I want to know what it is, not what it's been, and we know Beans has been the
Mr. Ballbeam, displaying artistic onions as he straps hip-hop to his
back, hoping, with all the hubris he can muster, to lug it into some
future-music future of fried-out elecktro zaps and muzapper's hat-backwards
heroics hitched up to headscratching with only a reverse-Mohawk sown-in-a-row
in the road. Of course, that hasn't stopped our boy Beans from playing
the aw-shucks card, thinking his beats so nice they're helping old ladies
across the street, paying deference to the Warp that big-up'd him by
leaving the circus and frying up the circuits, the beeps and bleeps mutescreamin'
beatmade streamers strewn from a ceiling whose glass he long ago broke.

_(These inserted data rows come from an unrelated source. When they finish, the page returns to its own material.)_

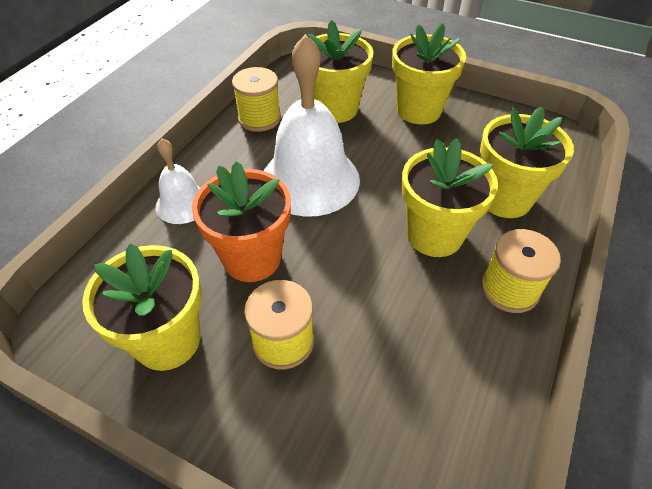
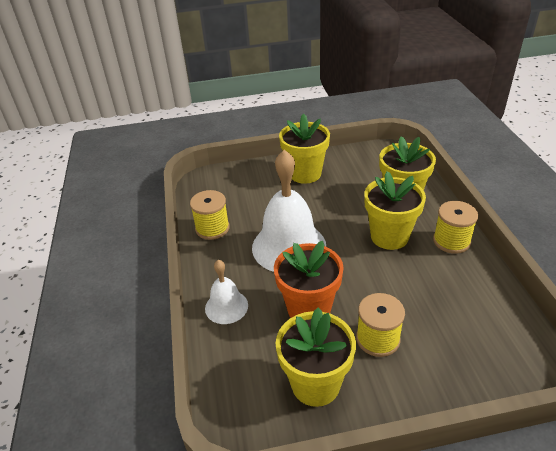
camera: 35 degrees left, 10 degrees down
yellow flower pot [308,20,373,123] -> none

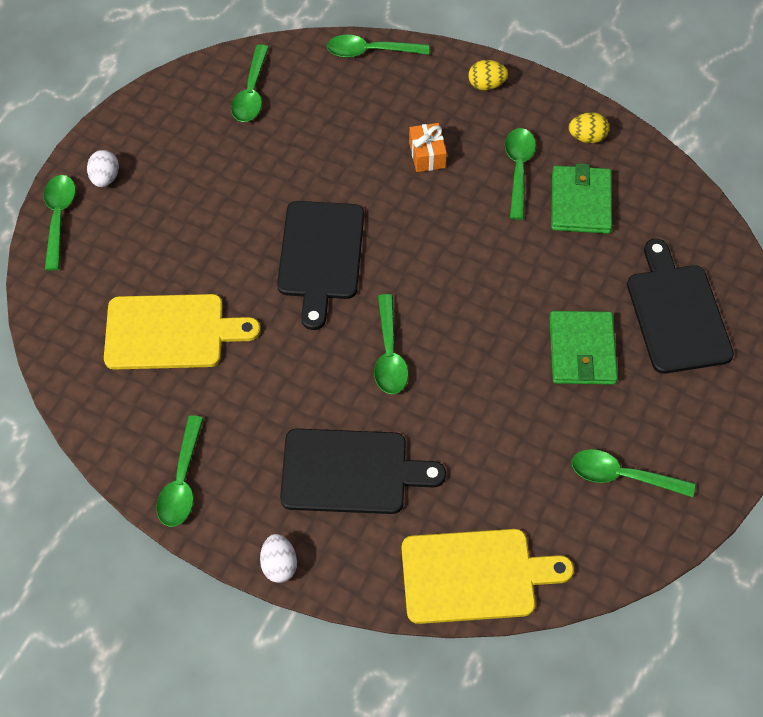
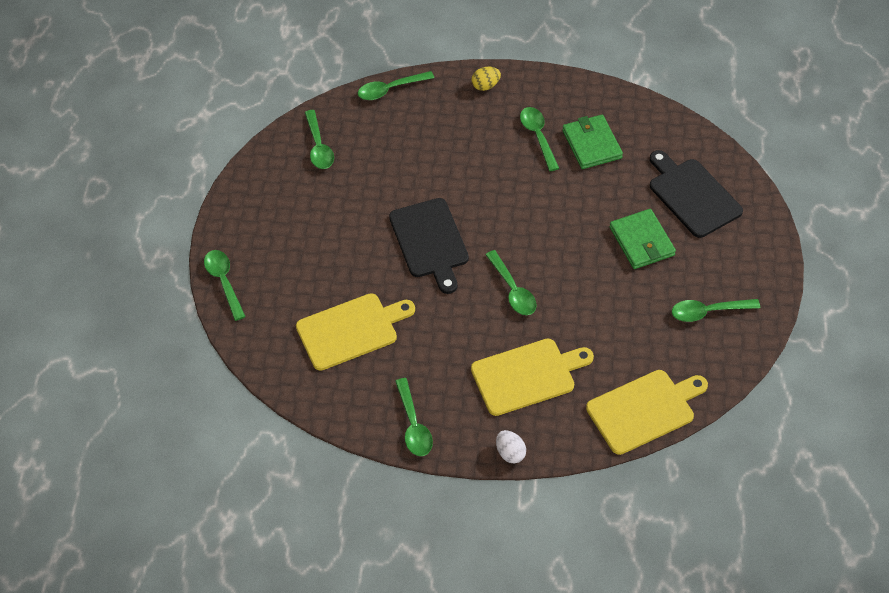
camera: 20 degrees left, 5 degrees down
white egg [87,150,119,187] -> none
black cutting board [280,429,446,514] -> yellow cutting board [471,339,594,416]
orange gift [409,123,447,172] -> none
yellow egg [569,112,609,143] -> none

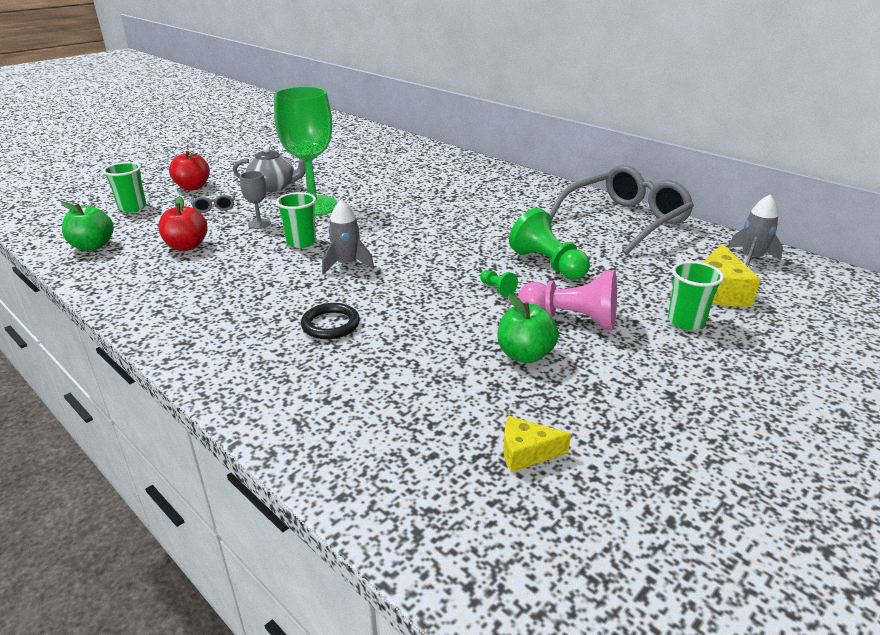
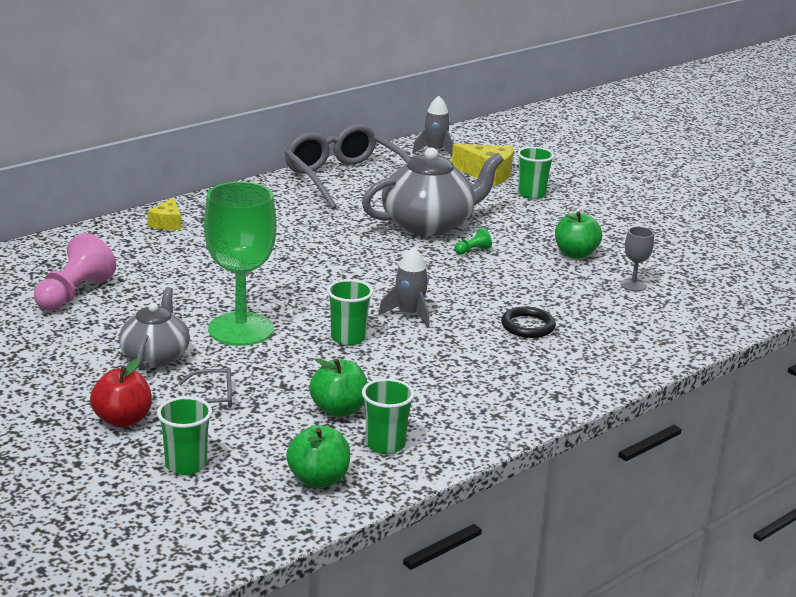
camera: 85 degrees left, 5 degrees down
red apple [158,196,208,251] -> green apple [309,358,368,417]
grey goblet [240,171,271,229] -> grey goblet moved to [620,227,654,291]
yellow cheese [503,416,571,472] -> yellow cheese moved to [147,197,181,230]
green pawn [509,208,590,280] -> grey teapot [362,148,504,236]
pink pawn [518,270,617,330] -> pink pawn moved to [34,233,116,311]
none -> green cup [362,378,415,454]

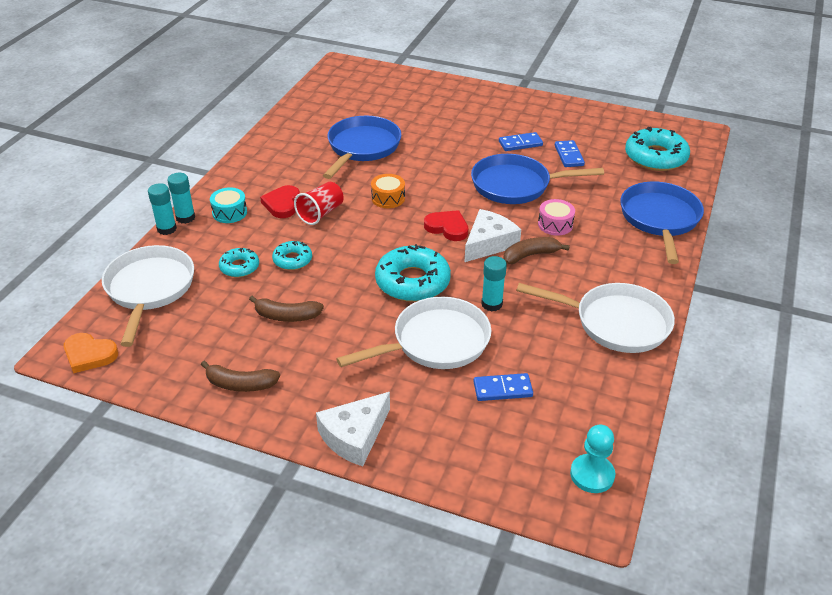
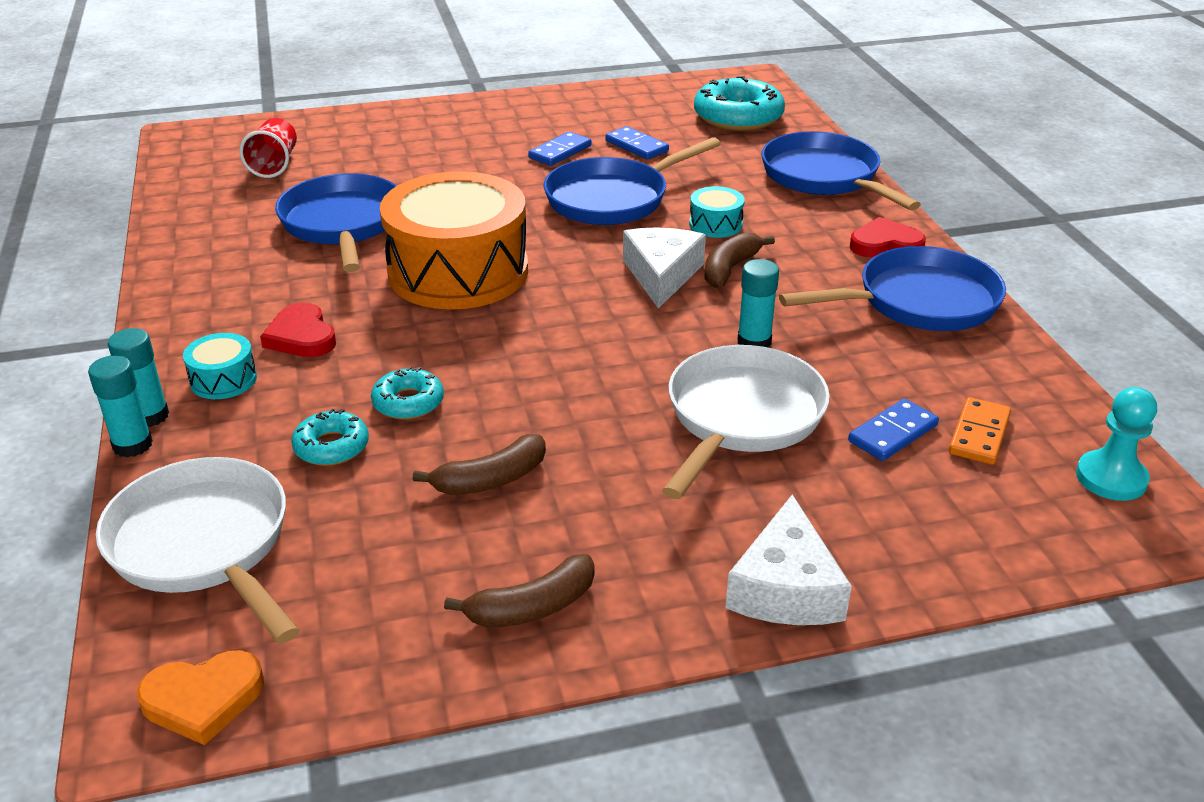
camera: 35 degrees left, 5 degrees down
red cup [294,182,344,225] -> red cup moved to [239,118,297,178]
orange drum [371,174,405,208] -> orange drum [380,171,528,310], size x2.46
turquoise donut [375,244,451,302] -> none
red heart [424,210,468,241] -> red heart moved to [850,217,926,258]
white pan [516,283,675,353] -> blue pan [779,246,1006,331]
pink drum [538,199,575,236] -> turquoise drum [689,186,745,238]
none -> orange domino [949,397,1011,465]

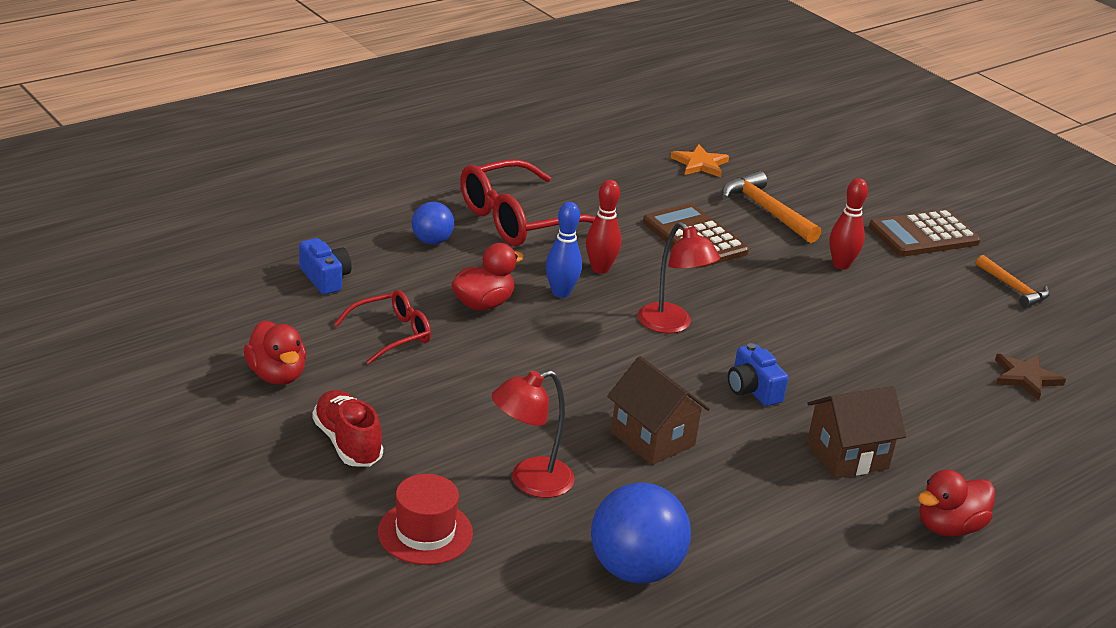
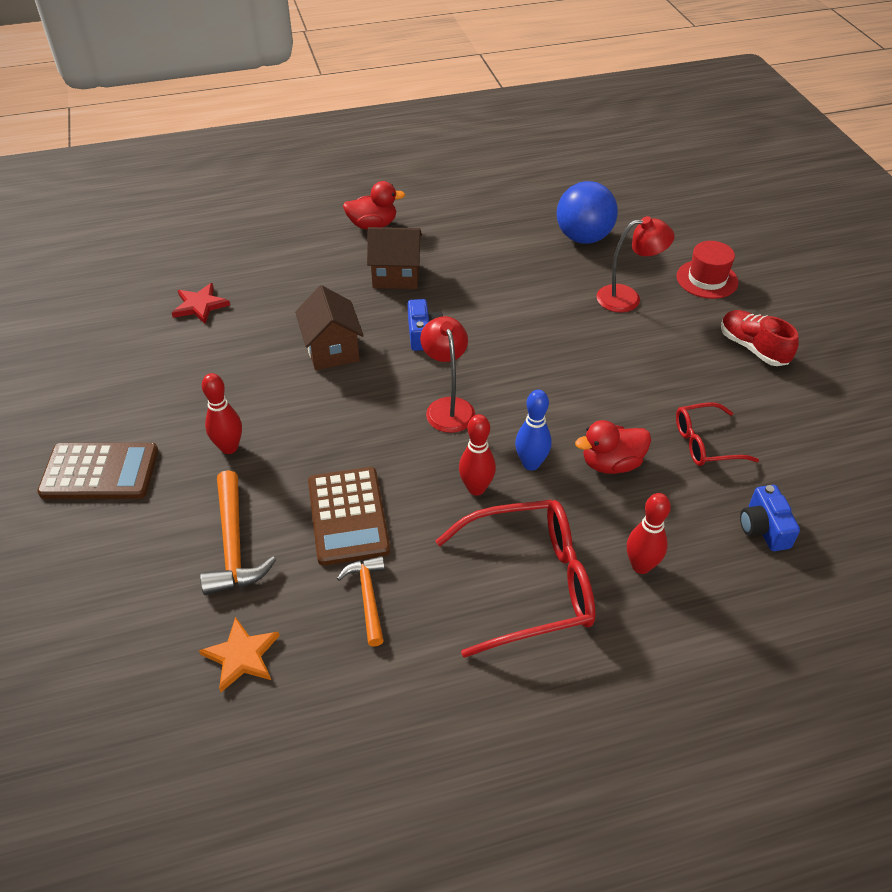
camera: 155 degrees left, 15 degrees up
red duck [244,320,306,385] -> none
red shoe [312,390,383,467] -> red shoe turned 150 degrees clockwise [721,310,798,366]
blue ball [412,202,454,245] -> red bowling pin [627,493,671,574]
brown house [607,356,710,465] -> brown house moved to [295,285,364,370]
orange hammer [976,255,1050,308] -> orange hammer moved to [337,556,385,647]
brown star [995,354,1066,400] -> red star [172,283,230,324]

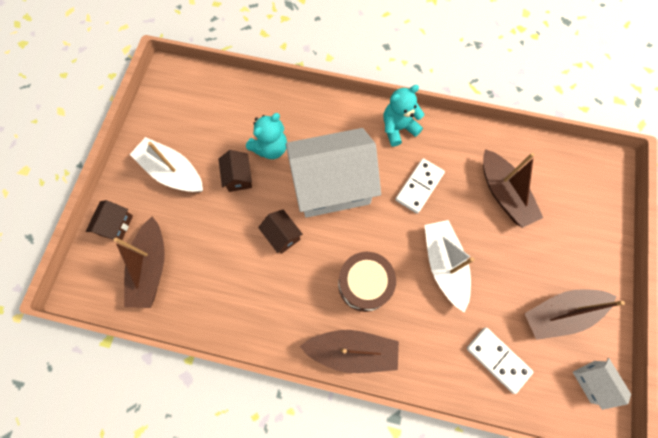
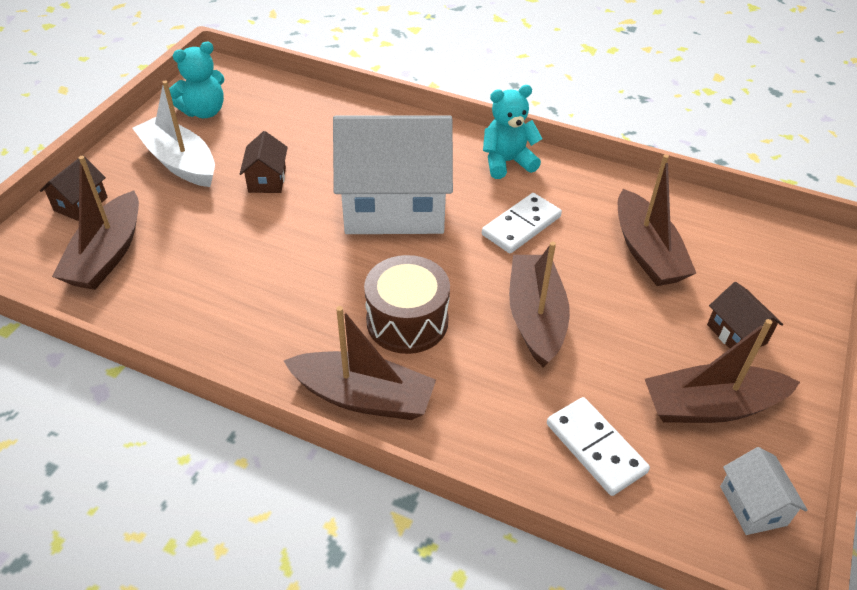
camera: 10 degrees right, 25 degrees down
turquoise teddy bear [246,113,287,159] -> turquoise teddy bear moved to [169,42,224,118]
brown house [258,210,303,254] -> brown house moved to [707,282,783,348]
white boat [424,220,474,312] -> brown boat [509,242,570,367]

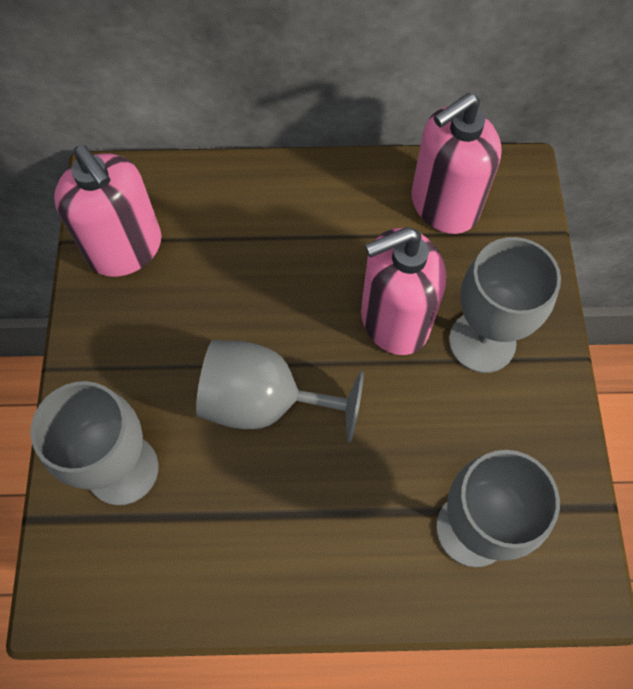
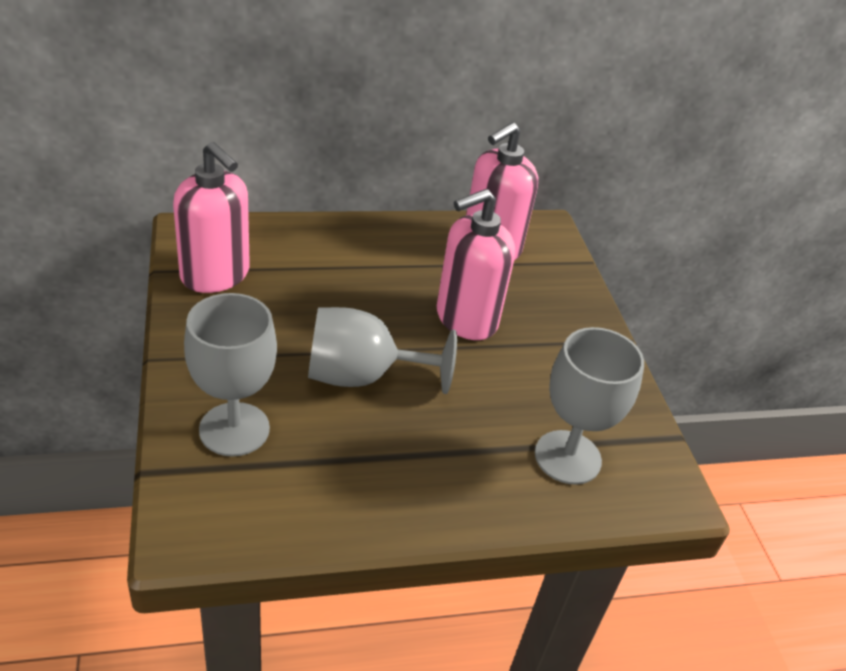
camera: 15 degrees left, 25 degrees down
grey goblet [449,237,561,373] -> none

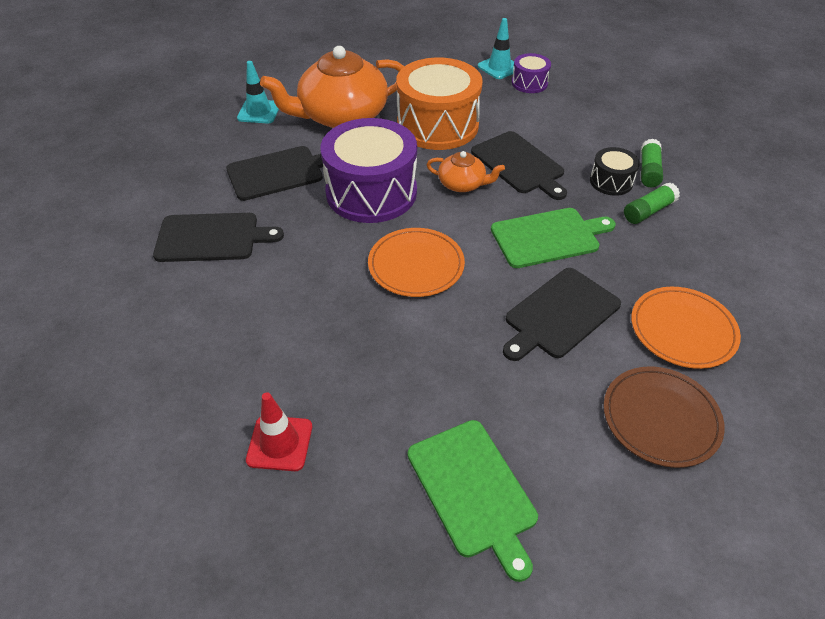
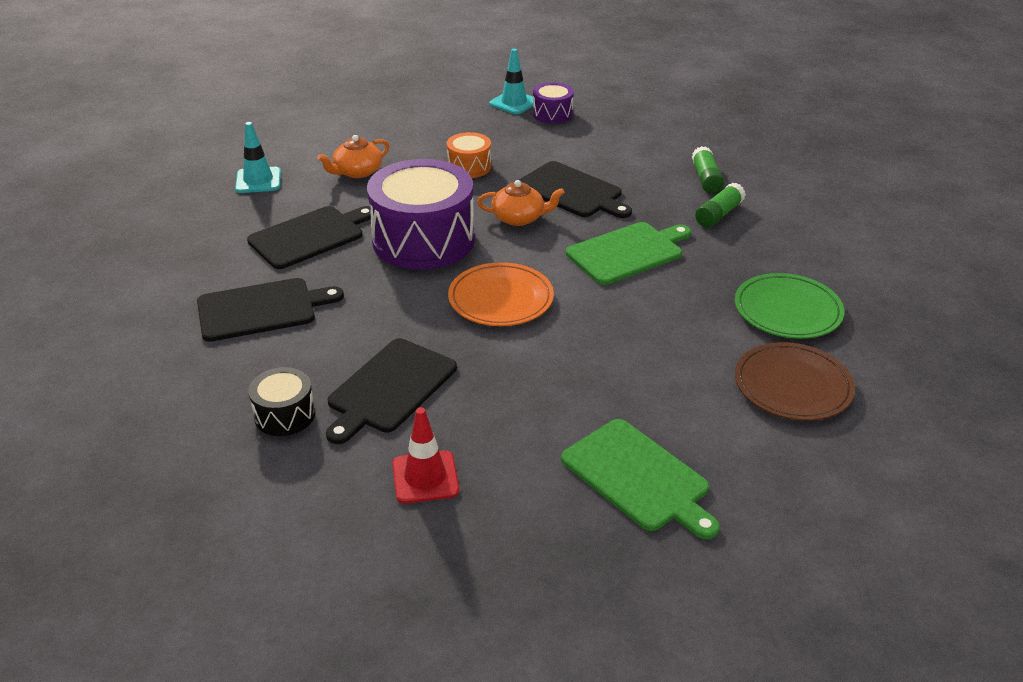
camera: 15 degrees left, 10 degrees down
orange teapot [260,46,404,128] -> orange teapot [317,135,389,178], size x0.48
orange drum [396,58,483,150] -> orange drum [447,132,491,178], size x0.48
black cutting board [503,268,621,361] -> black cutting board moved to [326,338,457,444]
black drum [590,147,640,196] -> black drum moved to [248,367,315,436]
orange plate [631,287,741,369] -> green plate [735,273,844,339]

Reasonable People, this one's for you. His future-of-hip-hop future already
arrived when he delivered Tomorrow Right Now in last year's past,
but with that futurist history now yesterday's old now, the Beans discography
gets a tacked-on postscript, sewn anew with a Now Soon Someday setting
its sights on the never-coming horizon, knowing the day'll get here when
today's tomorrows drown in yesterday's sorrows (given us humans're doomed
and all). But for now, on Now Soon Someday, we get a whole cremaster
load of new b'tween-LPs testicular acktion, straight from the Ballbeam,
nutted up with only a couple remixes from famous traveling folk El-P
and Prefuse 73, both of whom forget getting ready to rock on "Mutescreamer," instead
halving the tempo to suit their stoner's mood. Which is fine by this
version of Beans. On the album preceding this, Beans barely kept beats
at anything less than exuberant, but here he's happy to go off the beat
with a laggard "Databreaker" missive supine in an islander's recline,
and is sad enough to shake out the skeletons from that "Crevice" in the
closet, fists Slam-ing on shit he authored back in his poetic open-mic
salad days, setting such red-raw words to an oiled-up church organ churning
like an upset boy's nervous stomach.